◆ What the task requires ◆
Extract every line below, verbatim.

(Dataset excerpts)
□ □ □ □

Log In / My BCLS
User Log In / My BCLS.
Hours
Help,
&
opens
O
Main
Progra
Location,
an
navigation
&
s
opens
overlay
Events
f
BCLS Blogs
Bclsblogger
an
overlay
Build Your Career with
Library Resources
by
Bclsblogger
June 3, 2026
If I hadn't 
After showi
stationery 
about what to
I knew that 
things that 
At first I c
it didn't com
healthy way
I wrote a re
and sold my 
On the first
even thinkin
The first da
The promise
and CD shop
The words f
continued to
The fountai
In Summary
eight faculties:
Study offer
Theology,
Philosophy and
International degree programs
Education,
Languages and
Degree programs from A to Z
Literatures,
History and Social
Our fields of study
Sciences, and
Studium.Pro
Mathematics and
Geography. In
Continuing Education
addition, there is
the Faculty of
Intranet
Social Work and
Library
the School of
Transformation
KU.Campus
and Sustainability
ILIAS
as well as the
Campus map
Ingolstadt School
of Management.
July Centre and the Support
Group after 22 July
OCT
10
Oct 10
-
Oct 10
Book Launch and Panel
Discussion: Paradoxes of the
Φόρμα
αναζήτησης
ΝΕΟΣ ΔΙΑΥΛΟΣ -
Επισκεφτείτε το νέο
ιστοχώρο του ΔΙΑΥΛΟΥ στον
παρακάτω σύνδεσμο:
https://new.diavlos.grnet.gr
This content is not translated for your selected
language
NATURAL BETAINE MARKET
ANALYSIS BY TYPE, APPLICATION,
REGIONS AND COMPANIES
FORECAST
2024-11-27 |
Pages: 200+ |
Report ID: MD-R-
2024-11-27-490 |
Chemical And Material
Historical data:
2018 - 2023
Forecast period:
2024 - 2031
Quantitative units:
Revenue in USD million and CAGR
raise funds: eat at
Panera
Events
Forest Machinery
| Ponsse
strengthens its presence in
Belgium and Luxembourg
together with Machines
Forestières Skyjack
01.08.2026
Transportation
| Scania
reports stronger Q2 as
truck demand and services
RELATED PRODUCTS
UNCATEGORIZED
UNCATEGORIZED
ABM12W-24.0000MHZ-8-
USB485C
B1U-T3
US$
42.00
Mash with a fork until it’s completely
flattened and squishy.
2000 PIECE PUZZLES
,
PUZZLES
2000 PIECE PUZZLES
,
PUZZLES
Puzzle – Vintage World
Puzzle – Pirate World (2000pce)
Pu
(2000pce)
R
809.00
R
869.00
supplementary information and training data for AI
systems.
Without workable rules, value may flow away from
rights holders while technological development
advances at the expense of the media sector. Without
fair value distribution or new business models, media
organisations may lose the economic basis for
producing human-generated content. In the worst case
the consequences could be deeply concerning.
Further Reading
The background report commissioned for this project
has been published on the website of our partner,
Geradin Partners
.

□ □ □ □

◆ Response area ◆
Log In / My BCLS
User Log In / My BCLS.
Hours
Help,
&
opens
O
Main
Progra
Location,
an
navigation
&
s
opens
overlay
Events
f
BCLS Blogs
Bclsblogger
an
overlay
Build Your Career with
Library Resources
by
Bclsblogger
June 3, 2026
If I hadn't 
After showi
stationery 
about what to
I knew that 
things that 
At first I c
it didn't com
healthy way
I wrote a re
and sold my 
On the first
even thinkin
The first da
The promise
and CD shop
The words f
continued to
The fountai
In Summary
eight faculties:
Study offer
Theology,
Philosophy and
International degree programs
Education,
Languages and
Degree programs from A to Z
Literatures,
History and Social
Our fields of study
Sciences, and
Studium.Pro
Mathematics and
Geography. In
Continuing Education
addition, there is
the Faculty of
Intranet
Social Work and
Library
the School of
Transformation
KU.Campus
and Sustainability
ILIAS
as well as the
Campus map
Ingolstadt School
of Management.
July Centre and the Support
Group after 22 July
OCT
10
Oct 10
-
Oct 10
Book Launch and Panel
Discussion: Paradoxes of the
Φόρμα
αναζήτησης
ΝΕΟΣ ΔΙΑΥΛΟΣ -
Επισκεφτείτε το νέο
ιστοχώρο του ΔΙΑΥΛΟΥ στον
παρακάτω σύνδεσμο:
https://new.diavlos.grnet.gr
This content is not translated for your selected
language
NATURAL BETAINE MARKET
ANALYSIS BY TYPE, APPLICATION,
REGIONS AND COMPANIES
FORECAST
2024-11-27 |
Pages: 200+ |
Report ID: MD-R-
2024-11-27-490 |
Chemical And Material
Historical data:
2018 - 2023
Forecast period:
2024 - 2031
Quantitative units:
Revenue in USD million and CAGR
raise funds: eat at
Panera
Events
Forest Machinery
| Ponsse
strengthens its presence in
Belgium and Luxembourg
together with Machines
Forestières Skyjack
01.08.2026
Transportation
| Scania
reports stronger Q2 as
truck demand and services
RELATED PRODUCTS
UNCATEGORIZED
UNCATEGORIZED
ABM12W-24.0000MHZ-8-
USB485C
B1U-T3
US$
42.00
Mash with a fork until it’s completely
flattened and squishy.
2000 PIECE PUZZLES
,
PUZZLES
2000 PIECE PUZZLES
,
PUZZLES
Puzzle – Vintage World
Puzzle – Pirate World (2000pce)
Pu
(2000pce)
R
809.00
R
869.00
supplementary information and training data for AI
systems.
Without workable rules, value may flow away from
rights holders while technological development
advances at the expense of the media sector. Without
fair value distribution or new business models, media
organisations may lose the economic basis for
producing human-generated content. In the worst case
the consequences could be deeply concerning.
Further Reading
The background report commissioned for this project
has been published on the website of our partner,
Geradin Partners
.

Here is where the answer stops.